On 1 September 1962 the III Group of the 9th Heavy Artillery Regiment in Trento became an autonomous unit and was renamed XIV Heavy Artillery Group. The group was assigned to the III Missile Brigade, which consisted of the Italian Army's units with a nuclear weapons mission. The group consisted of a command, a command unit, and two batteries with M115 203mm howitzers. On 31 July 1973 the IV Missile Artillery Group of the 3rd Missile Artillery Regiment in Elvas was disbanded and the XIV Heavy Artillery Group moved from Trento into the empty base in Elvas. The W33 and later W79 nuclear artillery shells for the group were stored by the US Army's 11th Field Artillery Detachment at Site Rigel in Natz-Schabs.

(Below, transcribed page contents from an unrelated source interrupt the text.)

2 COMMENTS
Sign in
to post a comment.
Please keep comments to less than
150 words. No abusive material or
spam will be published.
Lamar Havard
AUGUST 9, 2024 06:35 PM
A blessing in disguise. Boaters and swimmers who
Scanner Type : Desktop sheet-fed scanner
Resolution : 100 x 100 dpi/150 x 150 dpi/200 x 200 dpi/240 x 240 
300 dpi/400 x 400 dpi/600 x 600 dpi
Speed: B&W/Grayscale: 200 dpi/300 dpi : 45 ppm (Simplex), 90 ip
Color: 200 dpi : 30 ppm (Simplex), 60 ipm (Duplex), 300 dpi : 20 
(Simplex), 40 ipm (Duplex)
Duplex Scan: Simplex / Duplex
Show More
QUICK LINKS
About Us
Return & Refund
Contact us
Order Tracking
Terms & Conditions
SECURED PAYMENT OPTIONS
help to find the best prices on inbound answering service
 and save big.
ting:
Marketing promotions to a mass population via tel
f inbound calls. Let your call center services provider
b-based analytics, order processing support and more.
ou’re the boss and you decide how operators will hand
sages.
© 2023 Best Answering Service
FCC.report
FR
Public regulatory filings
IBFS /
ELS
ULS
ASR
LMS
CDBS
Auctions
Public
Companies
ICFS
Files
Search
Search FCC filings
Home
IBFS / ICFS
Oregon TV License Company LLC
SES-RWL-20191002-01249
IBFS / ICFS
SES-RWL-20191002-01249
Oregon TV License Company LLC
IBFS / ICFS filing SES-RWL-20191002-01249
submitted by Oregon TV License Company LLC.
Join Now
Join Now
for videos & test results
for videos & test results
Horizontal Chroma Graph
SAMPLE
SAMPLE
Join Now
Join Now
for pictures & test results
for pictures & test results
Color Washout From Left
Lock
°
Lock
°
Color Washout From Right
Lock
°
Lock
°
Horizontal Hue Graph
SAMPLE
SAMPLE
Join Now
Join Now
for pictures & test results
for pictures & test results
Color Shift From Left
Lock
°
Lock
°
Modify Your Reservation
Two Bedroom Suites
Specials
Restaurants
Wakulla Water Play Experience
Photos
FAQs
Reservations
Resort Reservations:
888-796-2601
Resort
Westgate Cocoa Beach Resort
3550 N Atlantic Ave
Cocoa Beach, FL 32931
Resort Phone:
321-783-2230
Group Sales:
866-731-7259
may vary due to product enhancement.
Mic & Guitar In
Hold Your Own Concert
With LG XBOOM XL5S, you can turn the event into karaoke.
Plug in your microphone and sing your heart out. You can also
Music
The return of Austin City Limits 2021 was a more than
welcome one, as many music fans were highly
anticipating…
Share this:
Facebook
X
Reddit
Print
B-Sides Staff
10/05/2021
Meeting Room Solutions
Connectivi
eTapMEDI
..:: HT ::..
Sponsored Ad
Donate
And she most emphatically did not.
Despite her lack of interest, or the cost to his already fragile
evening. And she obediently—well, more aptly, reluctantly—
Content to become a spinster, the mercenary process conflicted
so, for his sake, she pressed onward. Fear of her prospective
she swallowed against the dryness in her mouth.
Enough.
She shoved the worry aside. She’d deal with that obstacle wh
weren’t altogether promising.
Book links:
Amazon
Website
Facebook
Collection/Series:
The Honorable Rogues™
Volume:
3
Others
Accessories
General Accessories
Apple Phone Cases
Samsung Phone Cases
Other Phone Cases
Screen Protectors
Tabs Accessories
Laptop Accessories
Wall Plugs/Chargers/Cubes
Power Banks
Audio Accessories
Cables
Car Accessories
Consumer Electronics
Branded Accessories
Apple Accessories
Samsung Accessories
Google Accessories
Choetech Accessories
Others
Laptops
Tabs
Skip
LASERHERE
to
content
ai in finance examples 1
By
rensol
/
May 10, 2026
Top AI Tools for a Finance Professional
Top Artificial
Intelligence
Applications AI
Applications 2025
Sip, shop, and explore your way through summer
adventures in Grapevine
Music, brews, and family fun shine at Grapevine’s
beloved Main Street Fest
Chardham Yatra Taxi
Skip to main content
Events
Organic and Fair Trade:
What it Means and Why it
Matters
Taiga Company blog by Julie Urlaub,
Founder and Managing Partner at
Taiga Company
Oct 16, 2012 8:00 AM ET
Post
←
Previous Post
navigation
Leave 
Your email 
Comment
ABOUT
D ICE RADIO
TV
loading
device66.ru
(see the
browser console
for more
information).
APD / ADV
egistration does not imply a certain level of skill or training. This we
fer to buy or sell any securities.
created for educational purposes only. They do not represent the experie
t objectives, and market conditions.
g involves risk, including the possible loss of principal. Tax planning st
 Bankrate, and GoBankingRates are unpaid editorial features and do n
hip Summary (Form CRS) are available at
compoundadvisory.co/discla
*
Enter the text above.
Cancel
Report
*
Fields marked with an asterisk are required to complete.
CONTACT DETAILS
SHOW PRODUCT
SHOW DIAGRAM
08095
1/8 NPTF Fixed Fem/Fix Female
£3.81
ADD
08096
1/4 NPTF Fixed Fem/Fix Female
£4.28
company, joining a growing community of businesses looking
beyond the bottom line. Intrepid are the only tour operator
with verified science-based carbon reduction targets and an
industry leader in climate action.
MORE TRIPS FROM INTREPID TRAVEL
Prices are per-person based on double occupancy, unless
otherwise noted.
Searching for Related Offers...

During the 1975 army reform the army disbanded the regimental level and newly independent battalions and groups were granted for the first time their own flags. On 1 October 1975 the XIV Heavy Artillery Group was renamed 1st Heavy Artillery Group "Adige". The group was named for the Adige river, which flows past the unit's base. The group was assigned to the 3rd Missile Brigade "Aquileia" and consisted of the a command, a command and services battery, and the 7th and 8th batteries, which both fielded four M115 203mm howitzers. At the time the group fielded 450 men (31 officers, 47 non-commissioned officers, and 372 soldiers). The bases in Elvas and in Natz-Schabs were guarded by the 4th Fusiliers Company of the 3rd Missile Brigade "Aquileia".

On 12 November 1976 the President of the Italian Republic Giovanni Leone issued decree 846, which assigned the flag and traditions of the 1st Heavy Artillery Regiment to the 1st Heavy Artillery Group "Adige".

On 31 July 1983 the group and 7th Battery were disbanded, while the group's 8th Battery moved to Verona, where it was assigned to the 9th Heavy Artillery Group "Rovigo". Afterwards the flag of the 1st Heavy Artillery Regiment was transferred to the Shrine of the Flags in the Vittoriano in Rome.